## AIM OF THE EXERCISE
Please return the records below exactly as they appear, leaving every picture out.

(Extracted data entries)
+++++

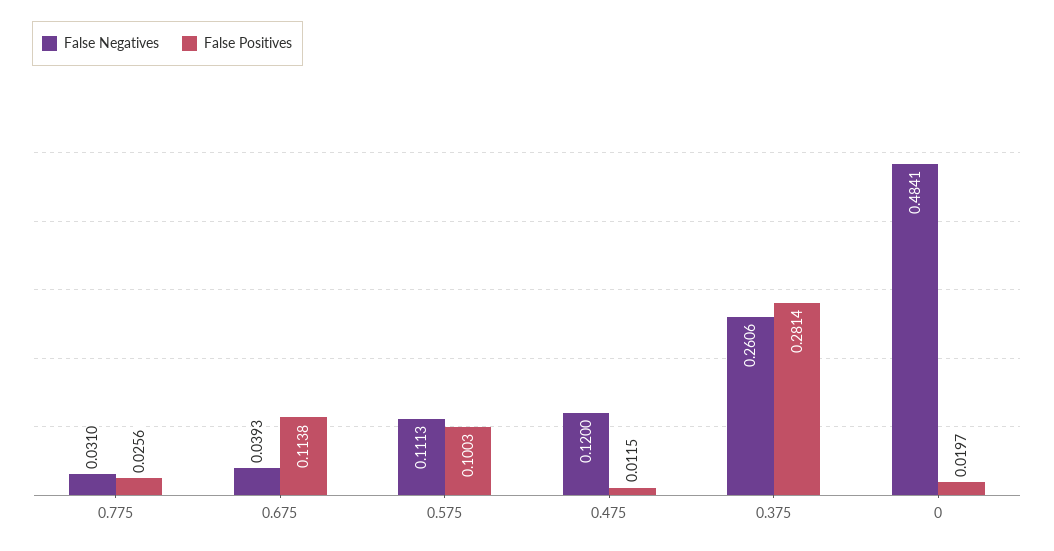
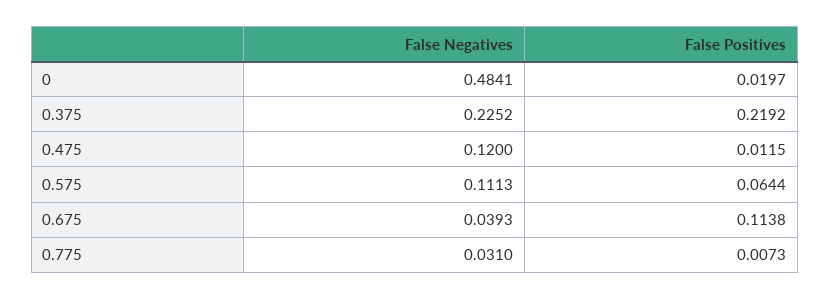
  {
    "False Negatives": {
      "0.775": 0.031,
      "0.675": 0.0393,
      "0.575": 0.1113,
      "0.475": 0.12,
-     "0.375": 0.2606,
+     "0.375": 0.2252,
      "0": 0.4841
    },
    "False Positives": {
-     "0.775": 0.0256,
+     "0.775": 0.0073,
      "0.675": 0.1138,
-     "0.575": 0.1003,
+     "0.575": 0.0644,
      "0.475": 0.0115,
-     "0.375": 0.2814,
+     "0.375": 0.2192,
      "0": 0.0197
    }
  }

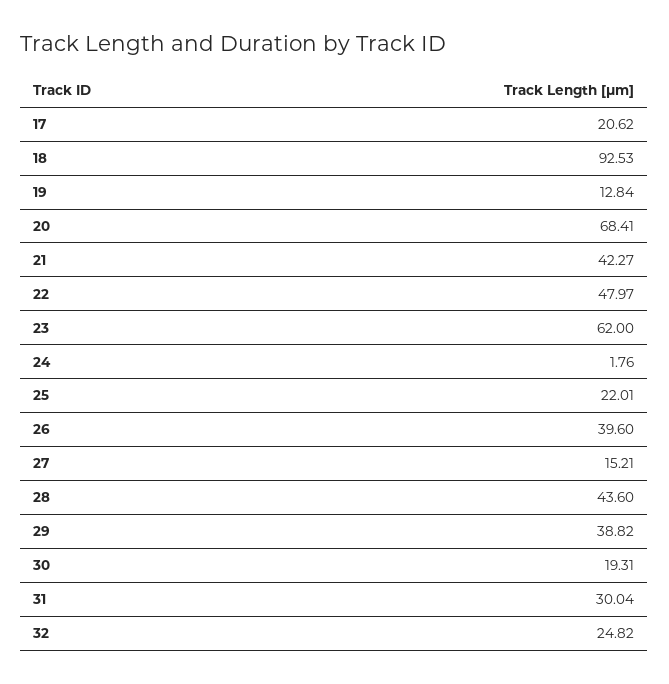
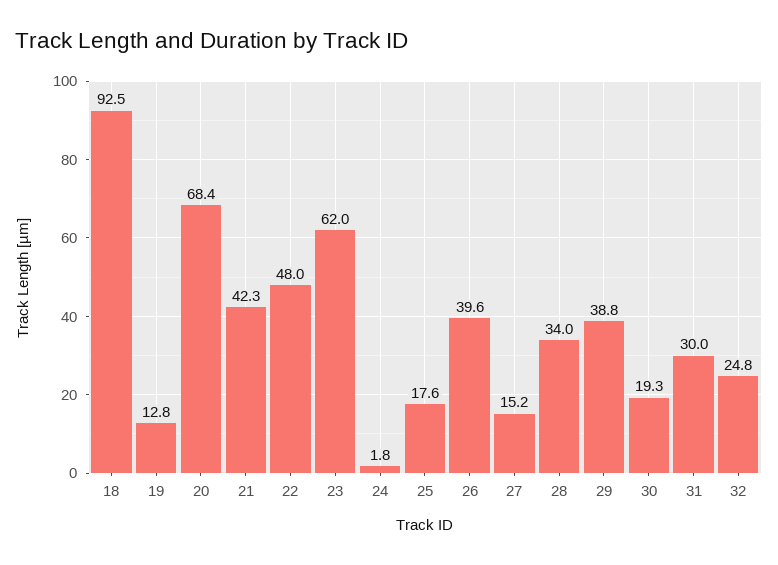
  {
-   "17": 20.62,
    "18": 92.53,
    "19": 12.84,
    "20": 68.41,
    "21": 42.27,
    "22": 47.97,
    "23": 62,
    "24": 1.76,
-   "25": 22.01,
+   "25": 17.6,
    "26": 39.6,
    "27": 15.21,
-   "28": 43.6,
+   "28": 34,
    "29": 38.82,
    "30": 19.31,
    "31": 30.04,
    "32": 24.82
  }

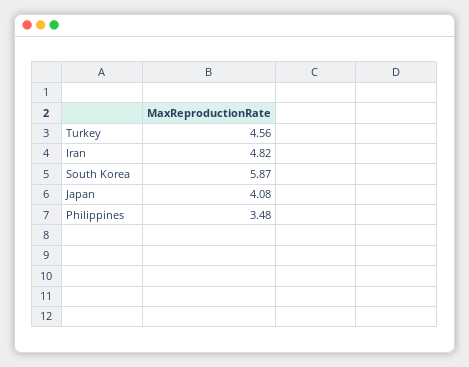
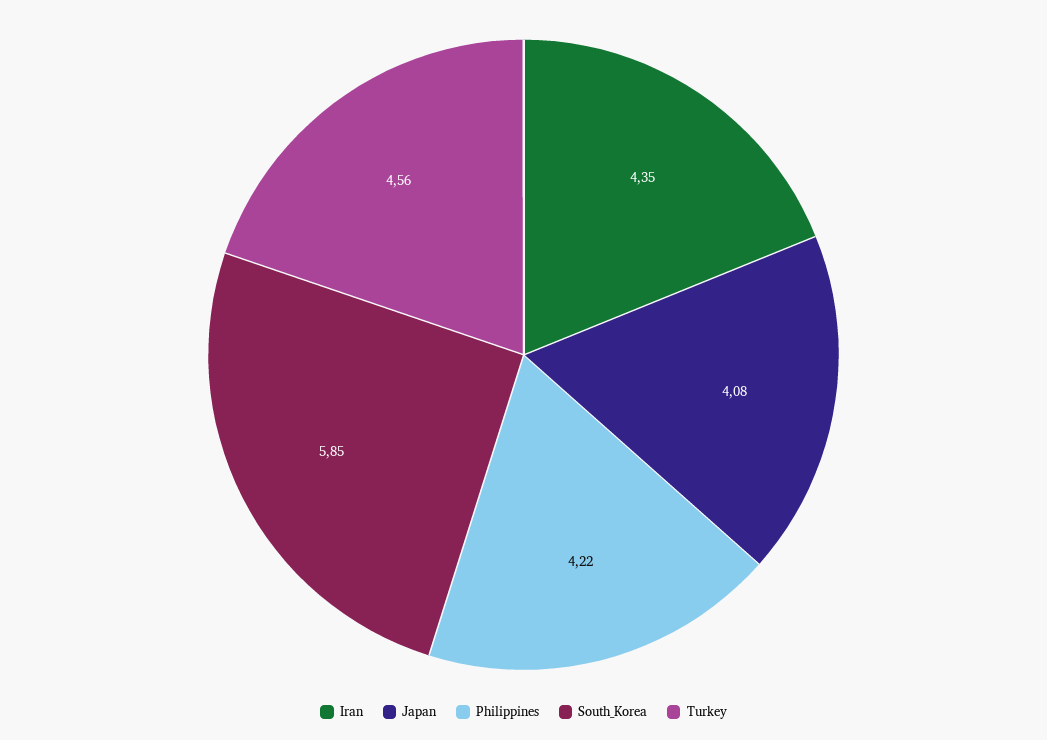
  {
    "Turkey": 4.56,
-   "Iran": 4.82,
+   "Iran": 4.35,
-   "South Korea": 5.87,
+   "South Korea": 5.85,
    "Japan": 4.08,
-   "Philippines": 3.48
+   "Philippines": 4.22
  }

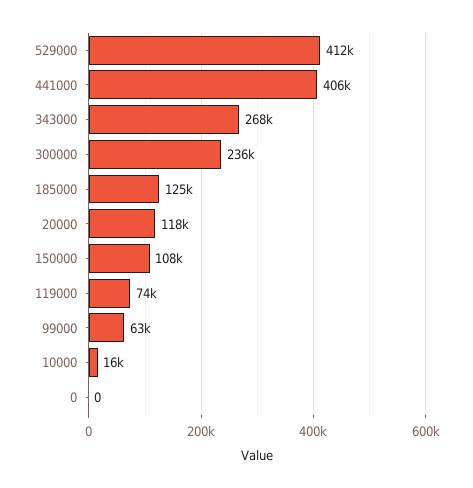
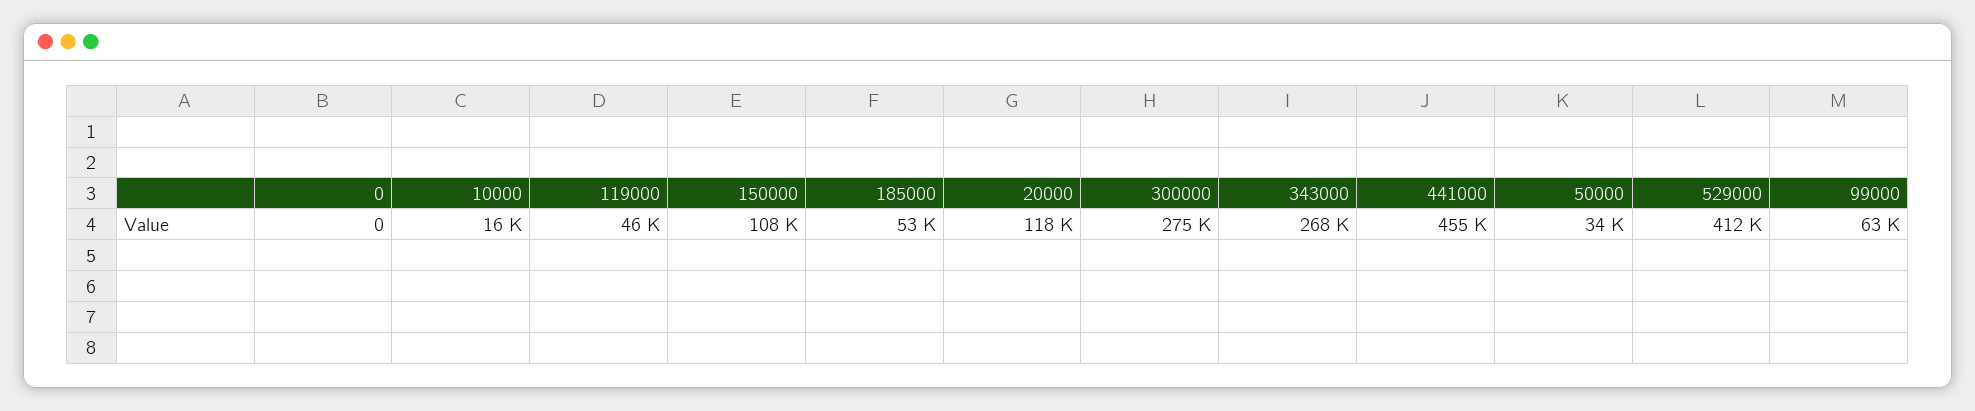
  {
    "529000": 412000,
-   "441000": 406000,
+   "441000": 455000,
    "343000": 268000,
-   "300000": 236000,
+   "300000": 275000,
-   "185000": 125000,
+   "185000": 53000,
    "20000": 118000,
    "150000": 108000,
-   "119000": 74000,
+   "119000": 46000,
    "99000": 63000,
    "10000": 16000,
-   "0": 0
+   "0": 0,
+   "50000": 34000
  }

+++++

## EXERCISE OUTPUT
  {
    "False Negatives": {
      "0.775": 0.031,
      "0.675": 0.0393,
      "0.575": 0.1113,
      "0.475": 0.12,
-     "0.375": 0.2606,
+     "0.375": 0.2252,
      "0": 0.4841
    },
    "False Positives": {
-     "0.775": 0.0256,
+     "0.775": 0.0073,
      "0.675": 0.1138,
-     "0.575": 0.1003,
+     "0.575": 0.0644,
      "0.475": 0.0115,
-     "0.375": 0.2814,
+     "0.375": 0.2192,
      "0": 0.0197
    }
  }

  {
-   "17": 20.62,
    "18": 92.53,
    "19": 12.84,
    "20": 68.41,
    "21": 42.27,
    "22": 47.97,
    "23": 62,
    "24": 1.76,
-   "25": 22.01,
+   "25": 17.6,
    "26": 39.6,
    "27": 15.21,
-   "28": 43.6,
+   "28": 34,
    "29": 38.82,
    "30": 19.31,
    "31": 30.04,
    "32": 24.82
  }

  {
    "Turkey": 4.56,
-   "Iran": 4.82,
+   "Iran": 4.35,
-   "South Korea": 5.87,
+   "South Korea": 5.85,
    "Japan": 4.08,
-   "Philippines": 3.48
+   "Philippines": 4.22
  }

  {
    "529000": 412000,
-   "441000": 406000,
+   "441000": 455000,
    "343000": 268000,
-   "300000": 236000,
+   "300000": 275000,
-   "185000": 125000,
+   "185000": 53000,
    "20000": 118000,
    "150000": 108000,
-   "119000": 74000,
+   "119000": 46000,
    "99000": 63000,
    "10000": 16000,
-   "0": 0
+   "0": 0,
+   "50000": 34000
  }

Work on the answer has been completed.